Toyota remains a strong brand across the board.
Even though the Toyota Tacoma is absent from the hybrid list, Toyota absolutely dominated the list of hybrid vehicles that have low depreciation. The average hybrid sees 37.4% of depreciation in the first five years. Even though it isn’t at the top of the list, the hybrid Porsche Panamera saw a 47.5% depreciation.
|Make & Model||Average Five-Year |
|Toyota Prius Prime||28.1%|
|Toyota RAV4 Hybrid||29.1%|
|Toyota Camry Hybrid||35.3%|
|Honda Accord Hybrid||36.4%|
|Toyota Highlander Hybrid||36.5%|
|Hyundai Ioniq Hybrid||37.4%|
|Average Hybrid Vehicle||37.4%|
Trucks and hybrids seem to hold onto value better in this economy, losing only around 35% over five years. There are a few sedans, like the Porsche 911 and the Honda Civic, that hold value well over that same period, but most of the sedans are Toyota models.

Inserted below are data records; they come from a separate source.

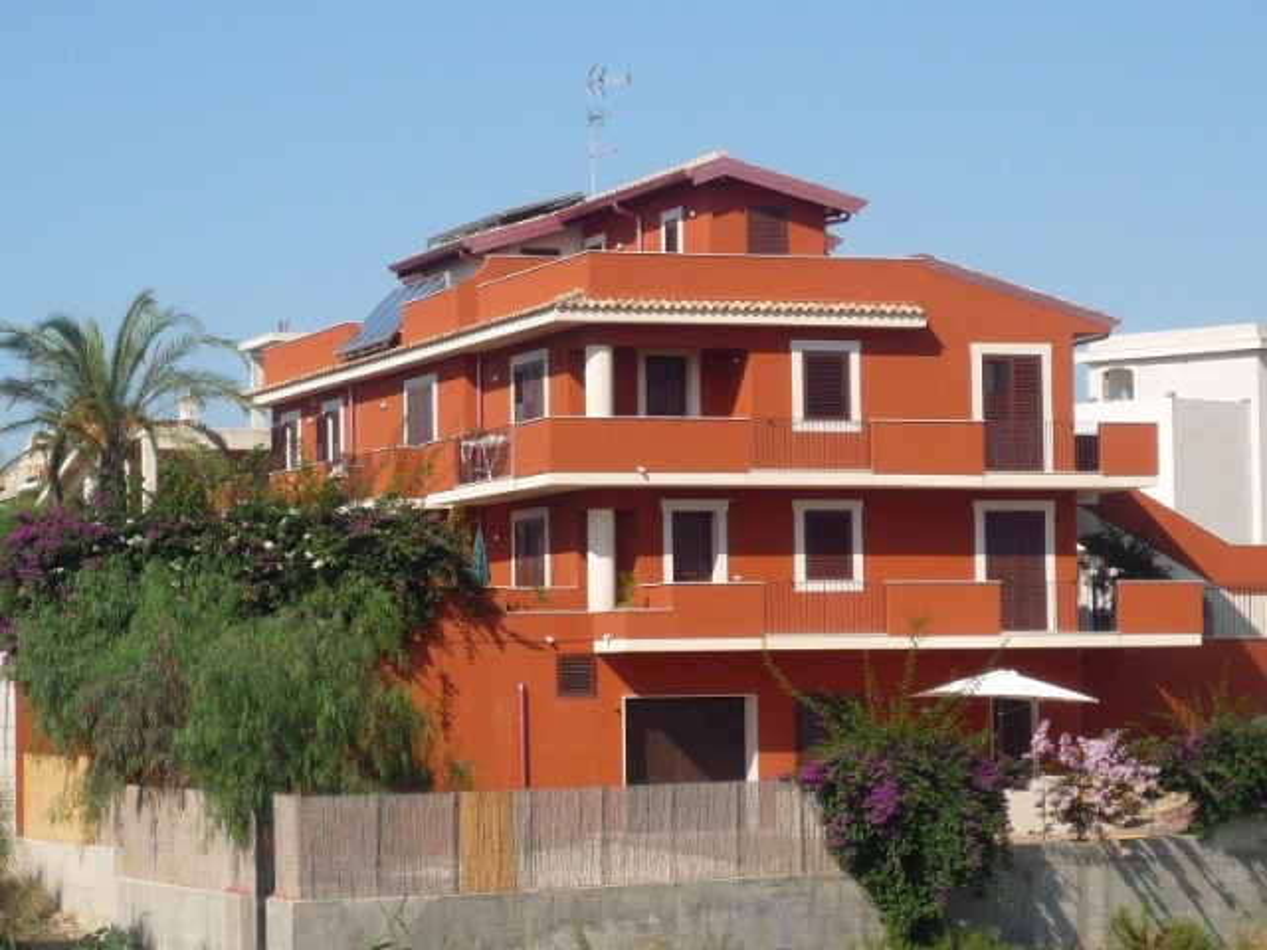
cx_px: 634
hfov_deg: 17.1
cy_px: 475
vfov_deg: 12.9
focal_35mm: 115
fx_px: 4209
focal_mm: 11.3
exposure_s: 1/640
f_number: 4.9
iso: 100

Even though the Porsche 911 and the Porsche 718 Cayman knocked the Toyota Tacoma down a few pegs, it still has plenty of attributes that make it a good buy. For instance, the 2023 Tacoma starts at around $28,600, while the 2023 Porsche 911 starts at $107,550. Both vehicles have plenty of modern technology to keep occupants safe on the roads, and the Tacoma has a versatile truck bed for added utility. The 911 and the Tacoma might spend time in different segments, but the data proves that both models hold value well over the first five years of ownership.